→ READING PASSAGE:
^^^^^^^^

Symptoms may include nausea, weakness, sweating, faintness, and
diarrhea after eating. Side effects include infection, leaking,
pulmonary embolism (sudden blockage in a lung artery), gallstones,
and nutritional deficiency. Finally, a biliopancreatic diversion
(BPD) involves removing a large part of the stomach. The amount of
food is restricted, in addition to stomach acid production. The
small pouch that remains is connected directly to the final segment
of the small intestine, completely bypassing other parts of the
small intestine. A common channel remains in which bile and
pancreatic digestive juices mix prior to entering the colon. Weight
loss occurs since most of the calories and nutrients are routed
into the colon where they are not absorbed. This procedure is less
frequently used than other types of surgery because of the high
risk for nutritional deficiencies.
[0009] It is estimated that 40% of gastric bypass patients develop
complications following their surgery. Leaks, infection and
respiratory failure are among the most common serious
complications. Thus, there is a need for a surgical alternative
that is less invasive, has less complications, does not interfere
with nutrient absorption, and prevents relapses.
SUMMARY OF THE INVENTION
[0010] According to one or more methods described herein the
consumption of calories dense, lipid rich, or fatty foods is
discouraged through the modulation of gallbladder function or
output. Disclosed are devices and methods for delivering devices
within the gallbladder and associated ducts and vasculature; other
methods involve implanting devices on or around the gallbladder and
associated ducts and vasculature. Further treatments involve the
use of energy, surgery, or chemicals to alter the function of the
gallbladder and biliary system.

^^^^^^^^

Stored records
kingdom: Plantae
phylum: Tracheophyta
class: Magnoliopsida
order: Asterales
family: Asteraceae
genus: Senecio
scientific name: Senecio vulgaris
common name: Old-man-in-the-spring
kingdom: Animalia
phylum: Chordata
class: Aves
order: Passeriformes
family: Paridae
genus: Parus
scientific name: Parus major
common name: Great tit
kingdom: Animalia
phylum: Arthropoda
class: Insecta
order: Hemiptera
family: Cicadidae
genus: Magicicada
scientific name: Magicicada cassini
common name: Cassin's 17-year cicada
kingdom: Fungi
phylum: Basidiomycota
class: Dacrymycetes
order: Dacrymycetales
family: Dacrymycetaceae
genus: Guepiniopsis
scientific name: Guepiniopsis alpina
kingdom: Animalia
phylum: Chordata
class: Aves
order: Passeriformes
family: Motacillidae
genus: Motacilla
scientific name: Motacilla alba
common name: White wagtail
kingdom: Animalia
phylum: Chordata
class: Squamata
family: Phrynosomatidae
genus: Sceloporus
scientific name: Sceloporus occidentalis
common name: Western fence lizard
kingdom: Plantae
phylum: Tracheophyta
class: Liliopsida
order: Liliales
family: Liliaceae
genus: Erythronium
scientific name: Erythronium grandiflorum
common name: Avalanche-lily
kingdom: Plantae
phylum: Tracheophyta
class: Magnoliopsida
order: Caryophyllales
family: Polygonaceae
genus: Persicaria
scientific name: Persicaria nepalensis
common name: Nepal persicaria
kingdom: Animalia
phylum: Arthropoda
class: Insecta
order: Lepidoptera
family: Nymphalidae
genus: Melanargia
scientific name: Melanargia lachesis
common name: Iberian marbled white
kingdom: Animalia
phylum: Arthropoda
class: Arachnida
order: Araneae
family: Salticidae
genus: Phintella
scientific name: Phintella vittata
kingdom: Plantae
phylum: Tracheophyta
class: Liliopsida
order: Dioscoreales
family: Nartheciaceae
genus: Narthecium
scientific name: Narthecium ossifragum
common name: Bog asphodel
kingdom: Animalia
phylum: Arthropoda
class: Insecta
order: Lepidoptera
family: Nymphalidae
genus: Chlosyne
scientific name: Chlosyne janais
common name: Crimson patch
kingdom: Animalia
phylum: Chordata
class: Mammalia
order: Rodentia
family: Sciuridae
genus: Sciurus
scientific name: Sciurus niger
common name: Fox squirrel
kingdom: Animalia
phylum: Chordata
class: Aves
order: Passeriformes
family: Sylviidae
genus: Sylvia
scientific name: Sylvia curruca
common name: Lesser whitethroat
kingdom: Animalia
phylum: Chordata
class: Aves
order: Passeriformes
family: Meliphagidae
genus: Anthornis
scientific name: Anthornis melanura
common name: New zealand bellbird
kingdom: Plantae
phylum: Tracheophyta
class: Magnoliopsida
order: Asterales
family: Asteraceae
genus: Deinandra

^^^^^^^^

→ TASKS FOR THIS EXERCISE:
- 1) In the passage on weight-loss surgery, rewrite everything from "SUMMARY OF THE" down to "and biliary system.", putting "gall bladder" in place of "gallbladder".
- 2) According to the passage on weight-loss surgery, what share of gastric bypass patients are estimated to develop complications after surgery?
- 3) Pick up the passage on weight-loss surgery after its final sentence and carry it forward.

→ EXERCISE RESPONSES:
- 1)
SUMMARY OF THE INVENTION
[0010] According to one or more methods described herein the
consumption of calories dense, lipid rich, or fatty foods is
discouraged through the modulation of gall bladder function or
output. Disclosed are devices and methods for delivering devices
within the gall bladder and associated ducts and vasculature; other
methods involve implanting devices on or around the gall bladder and
associated ducts and vasculature. Further treatments involve the
use of energy, surgery, or chemicals to alter the function of the
gall bladder and biliary system.

- 2) 40%

- 3)
[0011] In an exemplary embodiment a method of treating obesity
involves permanently or temporarily lowering one or more of the
following aspects of a subjects gallbladder: motility, evacuation
fraction, turnover rate, bile flow rate; wherein said lowered
aspect causes the consumption of certain amounts and types of food
to result in physical discomfort in the subject. Other aspects of
the invention can involve one or more of the following: the
application energy to a portion of the gallbladder or cystic duct,
causing a stricture or stenosis in at least a porting of the
gallbladder or cystic duct; inserting an implant within the
gallbladder or cystic duct wherein said device at least partially
limits the flow of bile or interferes with the contraction of the
gallbladder; surgically or chemically altering or damaging the
tissue of the gallbladder or cystic duct; causing neuropathy or
paralyzing a portion of the cystic duct; diminishing the capacity
of duodenum to deliver CCK or inhibiting the capacity of the
gallbladder to absorb CCK; pacing at least a portion of the biliary
system, causing neuropathy of or paralyzing a portion of the
gallbladder and monitoring an aspect of the biliary system.
BRIEF DESCRIPTION OF THE DRAWINGS
[0012] FIG. 1 is a simplified frontal view of the gallbladder and a
portion of the digestive system. Also shown is constricting band
around the gallbladder
[0013] FIG. 2 is frontal view of a portion of the digestive system
and a band device around the cystic duct.
[0014] FIG. 3 is frontal view of a portion of the digestive system
and a mesh device around the gallbladder.
[0015] FIG. 4 is frontal view of a portion of the digestive system
and shows a partially occlusive clip around cystic duct.
[0016] FIG. 5 is frontal view of a portion of the digestive system
and shows a suture or staple through the gallbladder wall in one or
more places and constricted or tightened to reduce gallbladder
volume or restrict expansion.
[0017] FIG. 6 is frontal view of a portion of the digestive system
and shows an endoluminal stent or tube placed in the cystic duct to
restricting, reducing, or modulating flow of bile.
[0018] FIG. 7 is frontal view of a portion of the digestive system
and shows a flow restricting valve placed in the cystic duct. This
valve acts to restrict inflow of bile, but could further reduce
flow out of the gallbladder.
[0019] FIG. 8 is frontal view of a portion of the digestive system
and shows an occlusive plug within the cystic duct. Such a plug
could be formed in situ using glues, etc.
[0020] FIG. 9 is frontal view of a portion of the digestive system
and shows the application of radio-frequency energy through an RF
or other energy form delivering grasper placed around cystic duct
either through open surgery or laparoscopy.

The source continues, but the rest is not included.